Dataset entries:
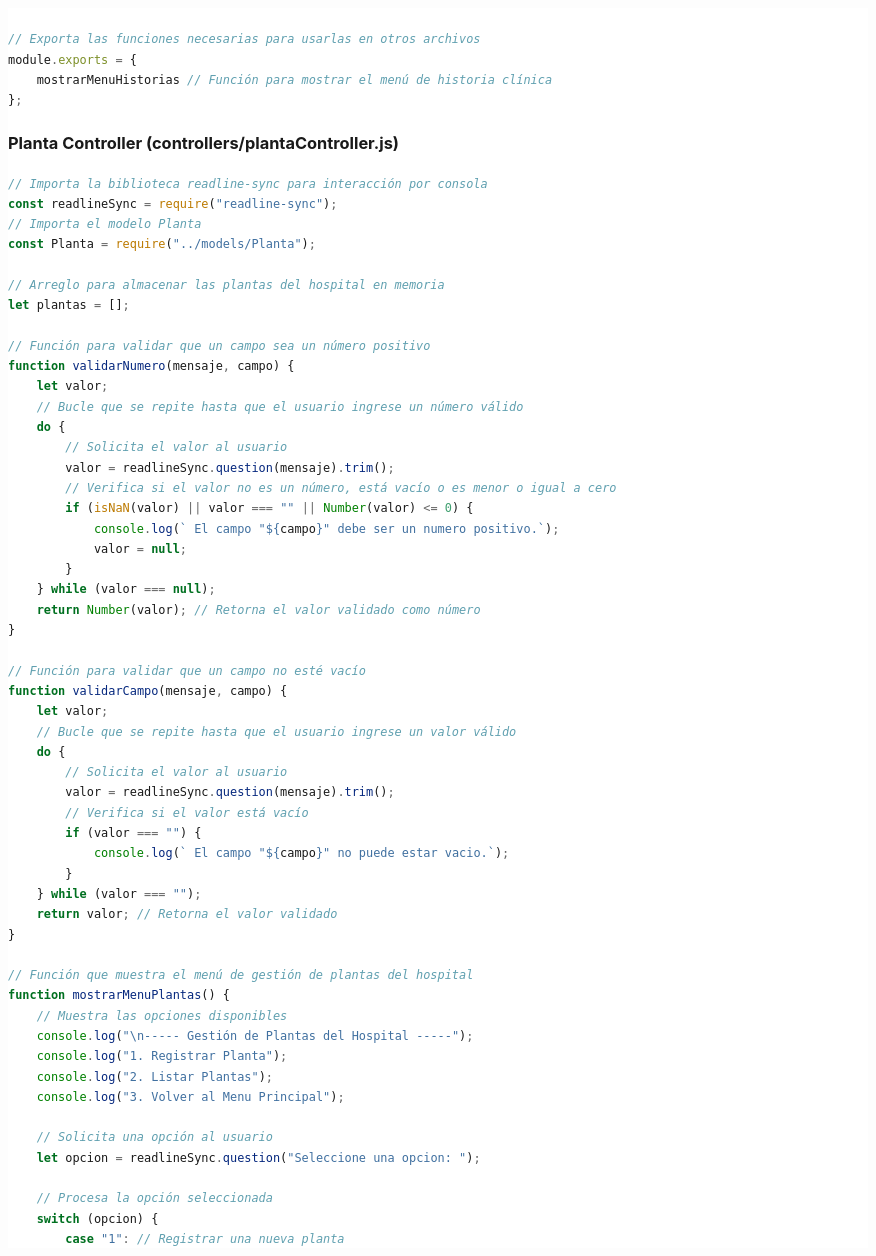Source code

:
 ```javascript

// Exporta las funciones necesarias para usarlas en otros archivos
module.exports = {
    mostrarMenuHistorias // Función para mostrar el menú de historia clínica
};
```

### Planta Controller (controllers/plantaController.js)

```javascript
// Importa la biblioteca readline-sync para interacción por consola
const readlineSync = require("readline-sync");
// Importa el modelo Planta
const Planta = require("../models/Planta");

// Arreglo para almacenar las plantas del hospital en memoria
let plantas = [];

// Función para validar que un campo sea un número positivo
function validarNumero(mensaje, campo) {
    let valor;
    // Bucle que se repite hasta que el usuario ingrese un número válido
    do {
        // Solicita el valor al usuario
        valor = readlineSync.question(mensaje).trim();
        // Verifica si el valor no es un número, está vacío o es menor o igual a cero
        if (isNaN(valor) || valor === "" || Number(valor) <= 0) {
            console.log(` El campo "${campo}" debe ser un numero positivo.`);
            valor = null;
        }
    } while (valor === null);
    return Number(valor); // Retorna el valor validado como número
}

// Función para validar que un campo no esté vacío
function validarCampo(mensaje, campo) {
    let valor;
    // Bucle que se repite hasta que el usuario ingrese un valor válido
    do {
        // Solicita el valor al usuario
        valor = readlineSync.question(mensaje).trim();
        // Verifica si el valor está vacío
        if (valor === "") {
            console.log(` El campo "${campo}" no puede estar vacio.`);
        }
    } while (valor === "");
    return valor; // Retorna el valor validado
}

// Función que muestra el menú de gestión de plantas del hospital
function mostrarMenuPlantas() {
    // Muestra las opciones disponibles
    console.log("\n----- Gestión de Plantas del Hospital -----");
    console.log("1. Registrar Planta");
    console.log("2. Listar Plantas");
    console.log("3. Volver al Menu Principal");

    // Solicita una opción al usuario
    let opcion = readlineSync.question("Seleccione una opcion: ");
    
    // Procesa la opción seleccionada
    switch (opcion) {
        case "1": // Registrar una nueva planta
```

Action item: Whenever a line of the entries contains the string "require", copy that line.

Output below:
const readlineSync = require("readline-sync");
const Planta = require("../models/Planta");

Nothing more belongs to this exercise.